A faithful, word-for-word copy of the data below is required, without pictures.

■ **Task inputs**
*** Begin section ***

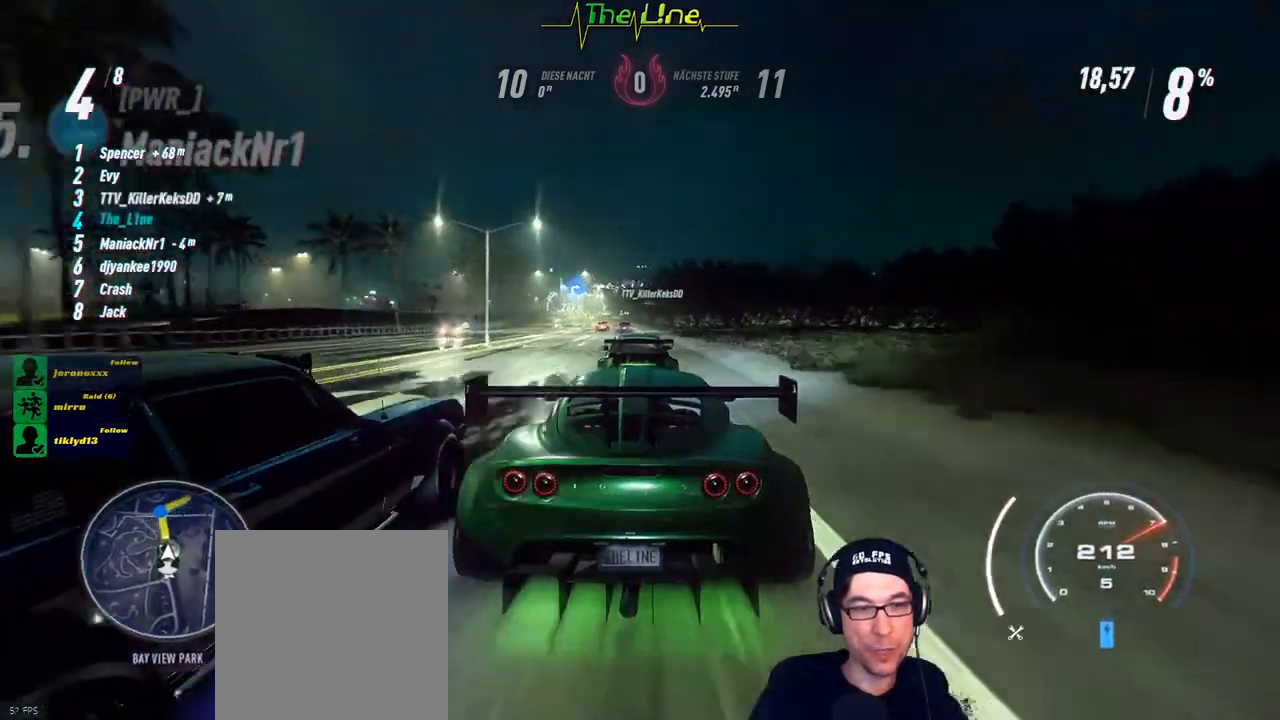
{"buttons": ["R2"], "left_stick": "center", "right_stick": "center", "events": [[167, "left_stick", "left"], [301, "left_stick", "center"]]}
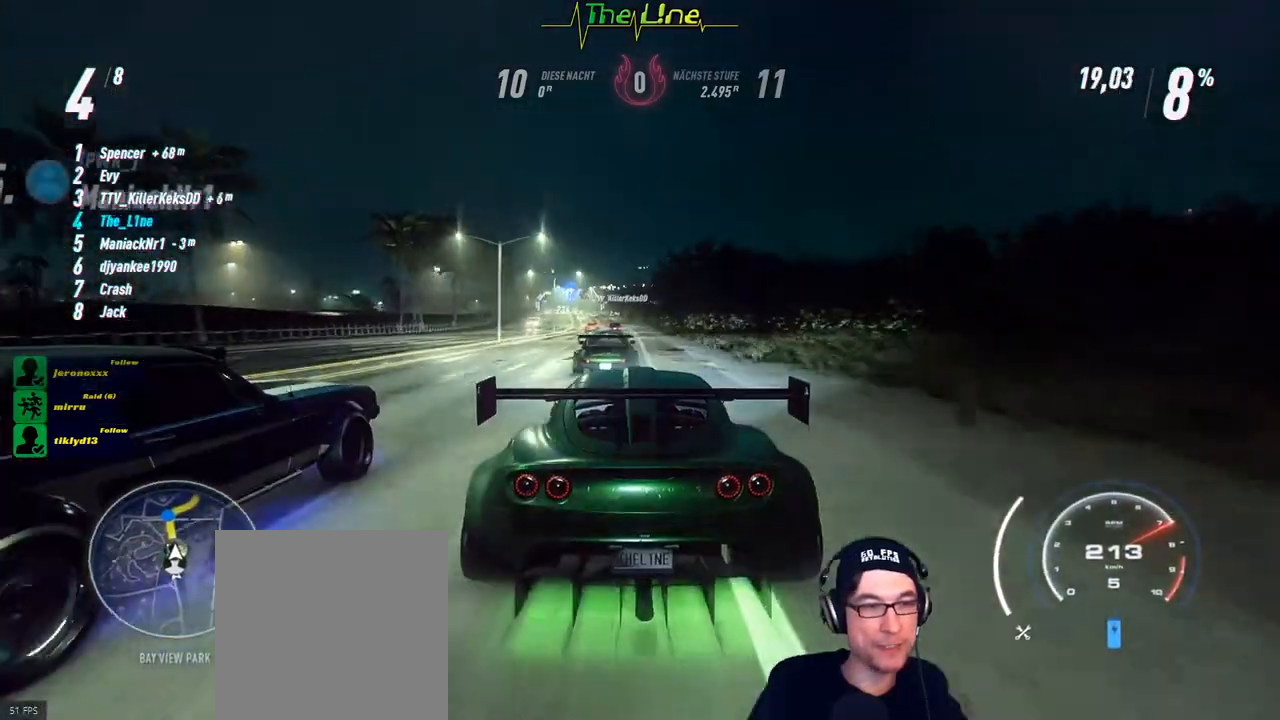
{"buttons": ["R2"], "left_stick": "left", "right_stick": "center", "events": [[200, "left_stick", "left"], [317, "left_stick", "center"], [467, "left_stick", "left"]]}
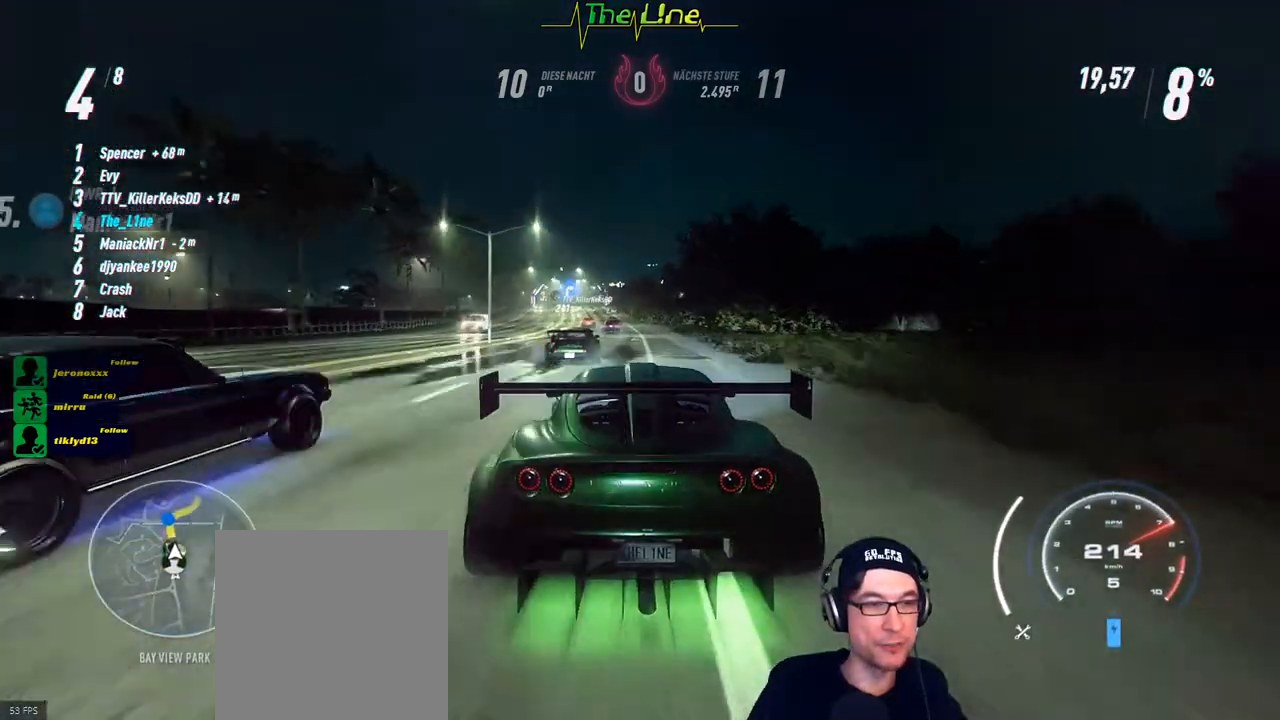
{"buttons": ["R2"], "left_stick": "center", "right_stick": "center", "events": [[134, "left_stick", "center"]]}
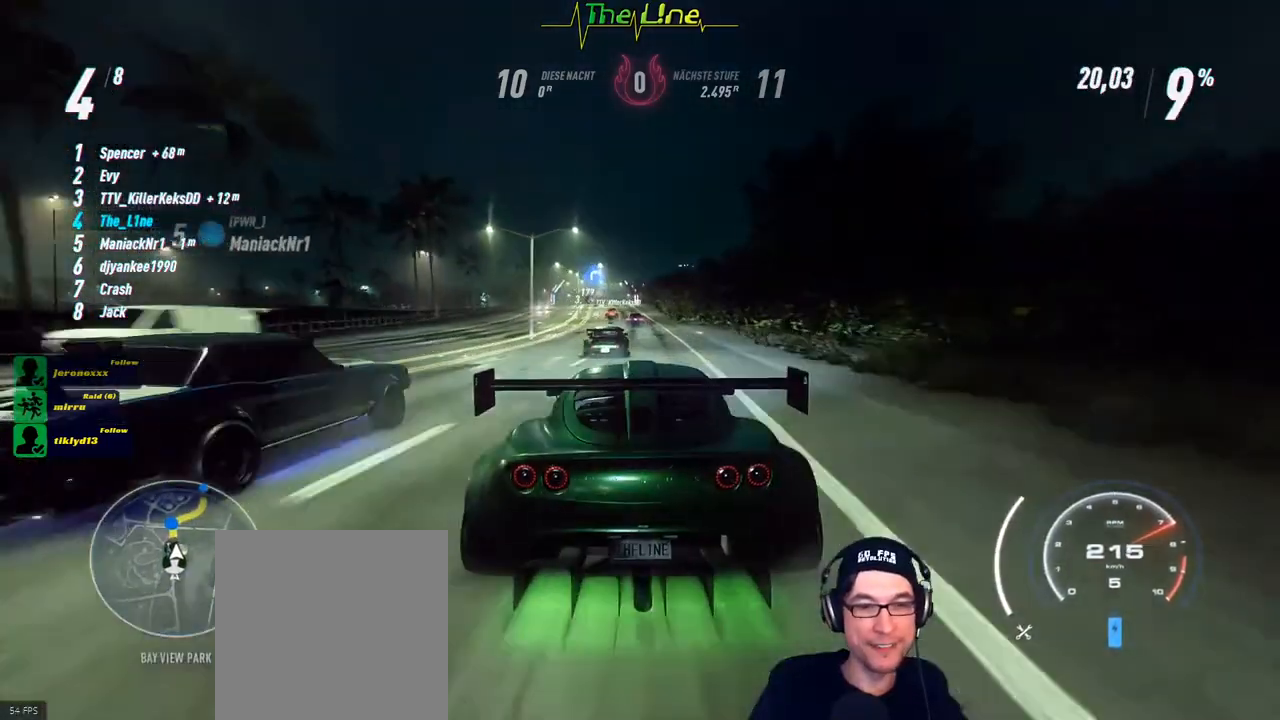
{"buttons": ["R2"], "left_stick": "center", "right_stick": "center", "events": [[367, "left_stick", "left"], [467, "left_stick", "center"]]}
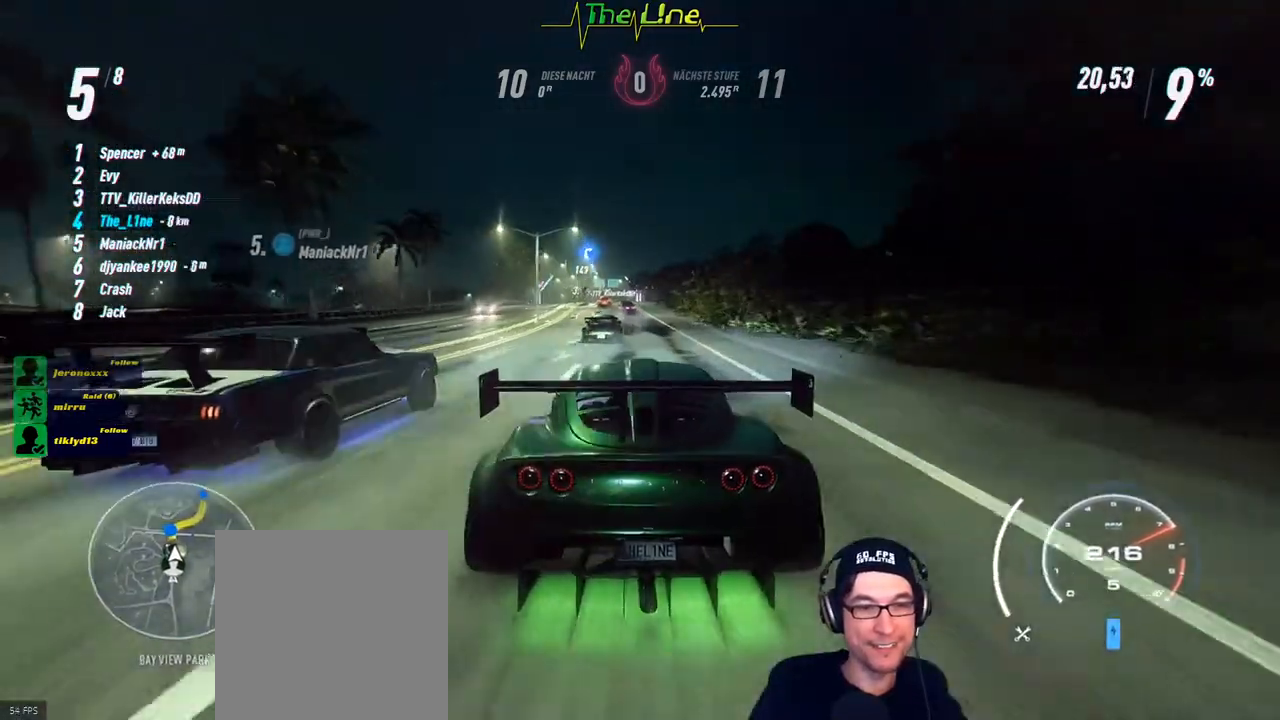
{"buttons": ["R2"], "left_stick": "center", "right_stick": "center", "events": [[234, "left_stick", "up-left"], [367, "left_stick", "center"]]}
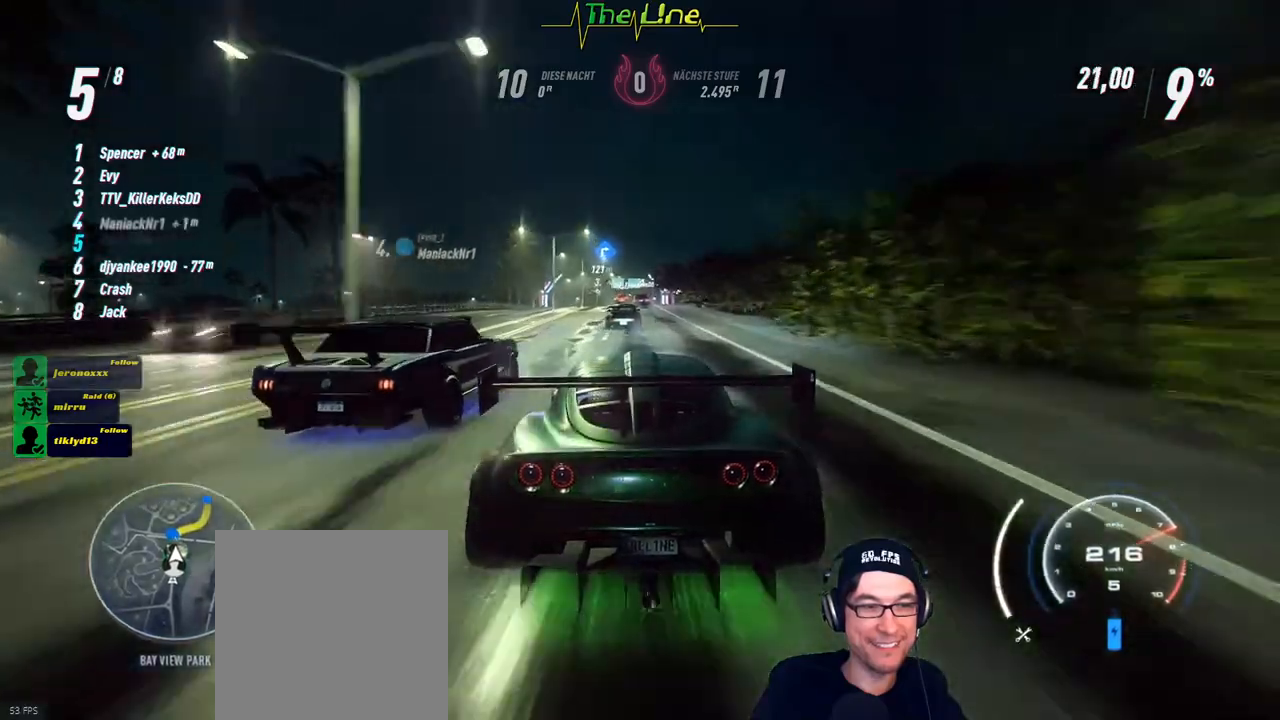
{"buttons": ["R2"], "left_stick": "center", "right_stick": "center", "events": [[200, "left_stick", "left"], [284, "left_stick", "center"]]}
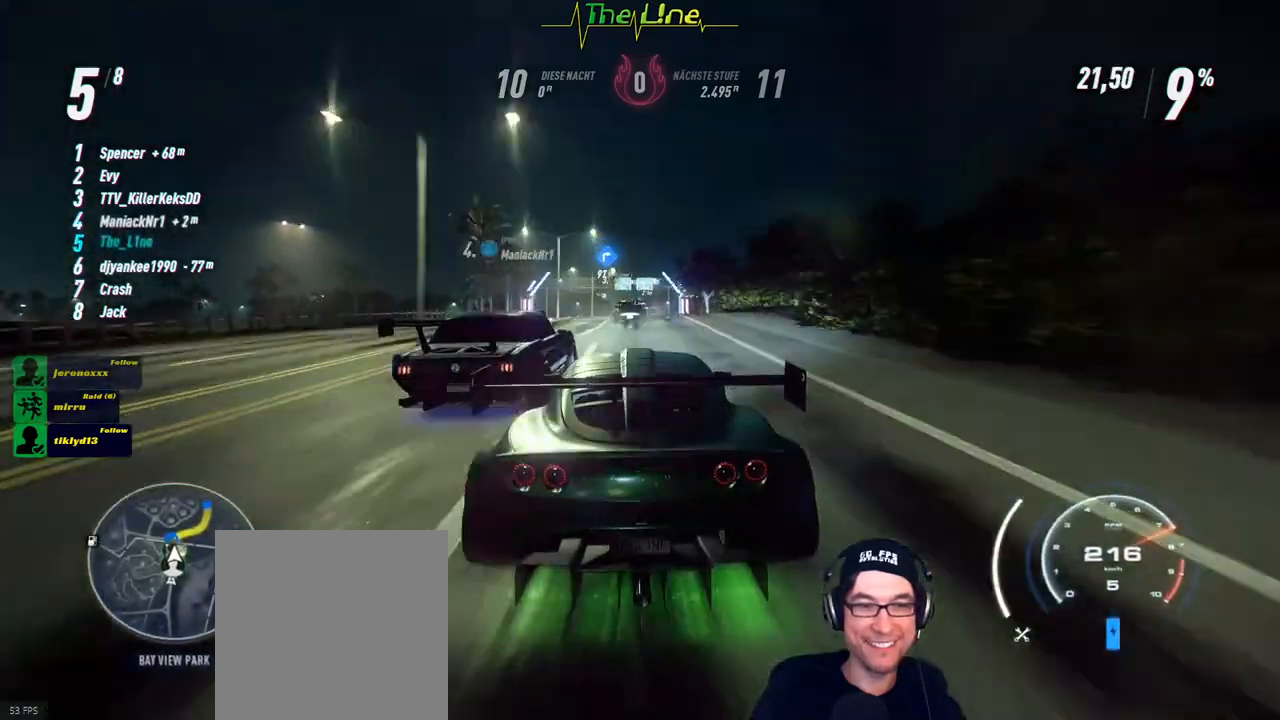
{"buttons": ["R2"], "left_stick": "center", "right_stick": "center", "events": []}
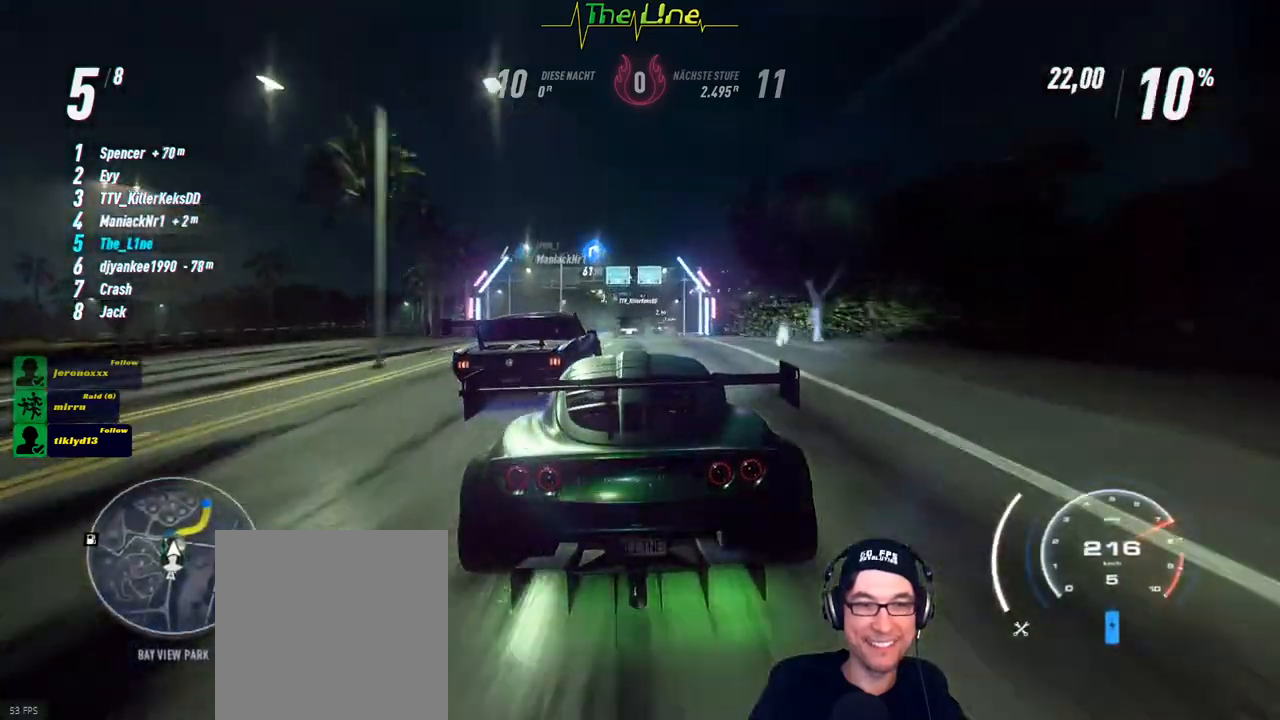
{"buttons": ["R2"], "left_stick": "center", "right_stick": "center", "events": [[200, "left_stick", "right"], [351, "left_stick", "center"]]}
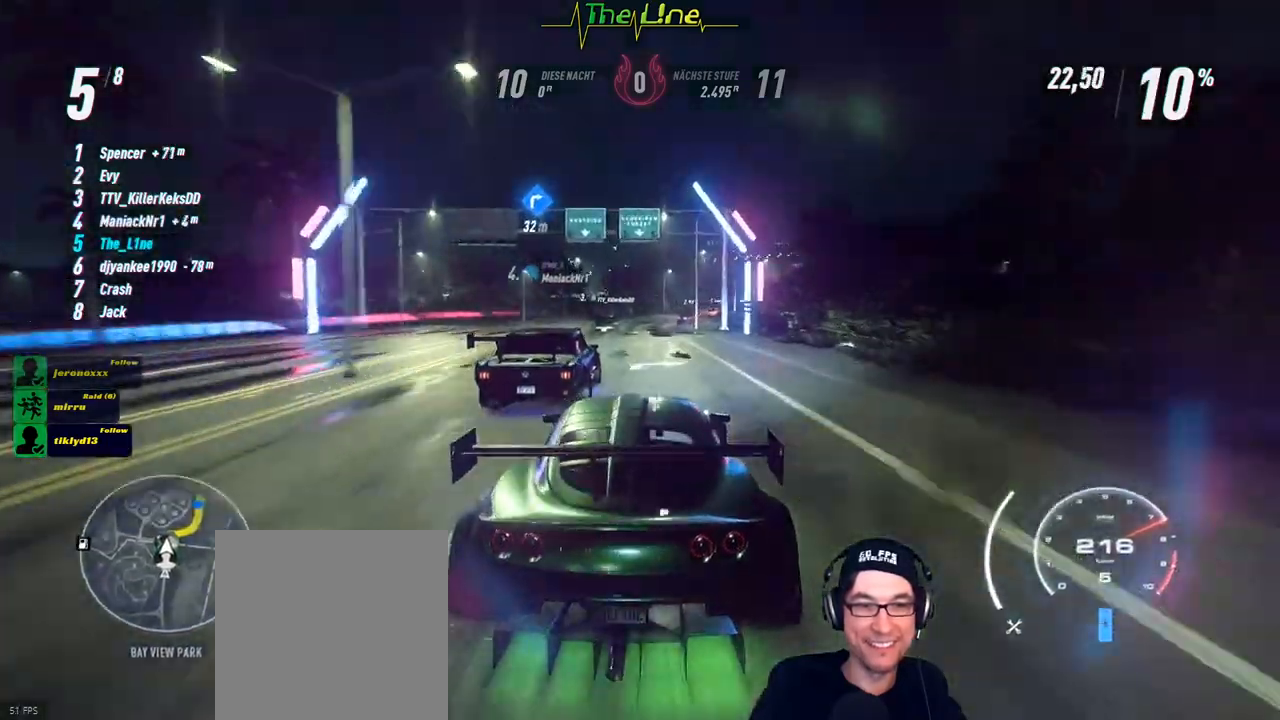
{"buttons": ["R2"], "left_stick": "right", "right_stick": "center", "events": [[33, "left_stick", "right"], [150, "left_stick", "center"], [434, "left_stick", "right"]]}
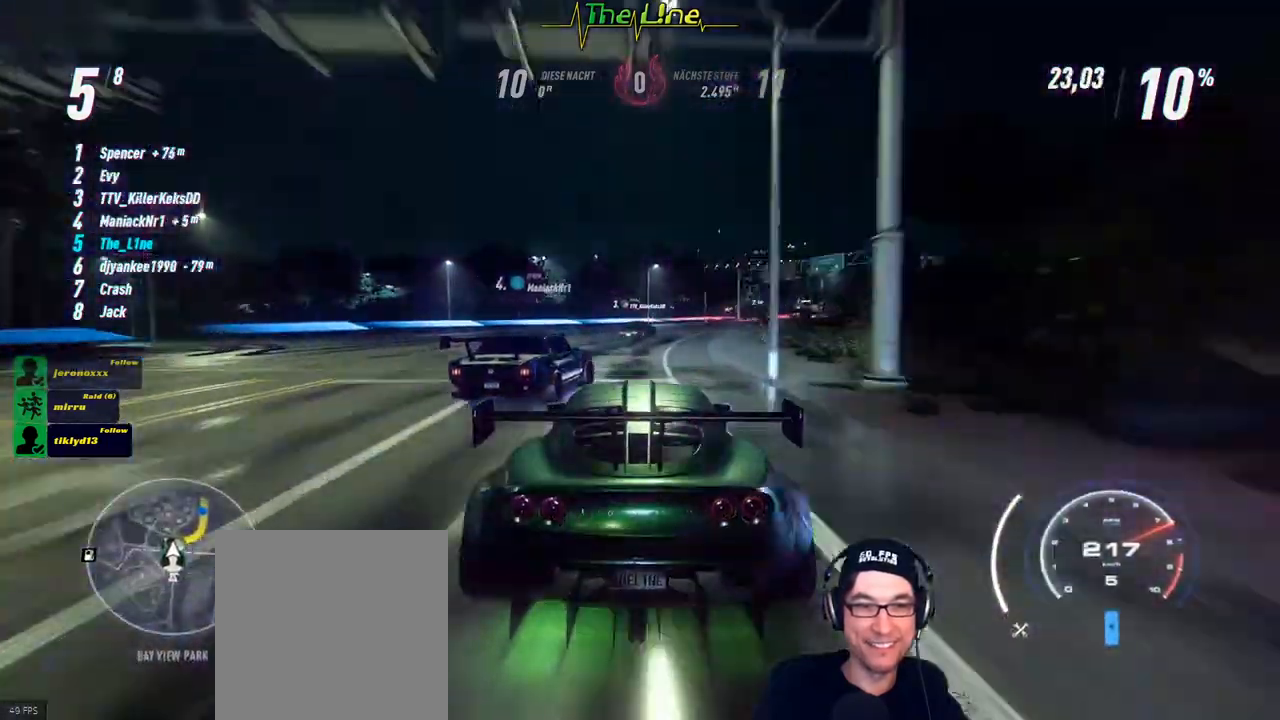
{"buttons": ["R2"], "left_stick": "right", "right_stick": "center", "events": [[167, "left_stick", "center"], [217, "left_stick", "right"]]}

*** End section ***

■ **Answer to this problem**
{"buttons": ["R2"], "left_stick": "center", "right_stick": "center", "events": [[167, "left_stick", "left"], [301, "left_stick", "center"]]}
{"buttons": ["R2"], "left_stick": "left", "right_stick": "center", "events": [[200, "left_stick", "left"], [317, "left_stick", "center"], [467, "left_stick", "left"]]}
{"buttons": ["R2"], "left_stick": "center", "right_stick": "center", "events": [[134, "left_stick", "center"]]}
{"buttons": ["R2"], "left_stick": "center", "right_stick": "center", "events": [[367, "left_stick", "left"], [467, "left_stick", "center"]]}
{"buttons": ["R2"], "left_stick": "center", "right_stick": "center", "events": [[234, "left_stick", "up-left"], [367, "left_stick", "center"]]}
{"buttons": ["R2"], "left_stick": "center", "right_stick": "center", "events": [[200, "left_stick", "left"], [284, "left_stick", "center"]]}
{"buttons": ["R2"], "left_stick": "center", "right_stick": "center", "events": []}
{"buttons": ["R2"], "left_stick": "center", "right_stick": "center", "events": [[200, "left_stick", "right"], [351, "left_stick", "center"]]}
{"buttons": ["R2"], "left_stick": "right", "right_stick": "center", "events": [[33, "left_stick", "right"], [150, "left_stick", "center"], [434, "left_stick", "right"]]}
{"buttons": ["R2"], "left_stick": "right", "right_stick": "center", "events": [[167, "left_stick", "center"], [217, "left_stick", "right"]]}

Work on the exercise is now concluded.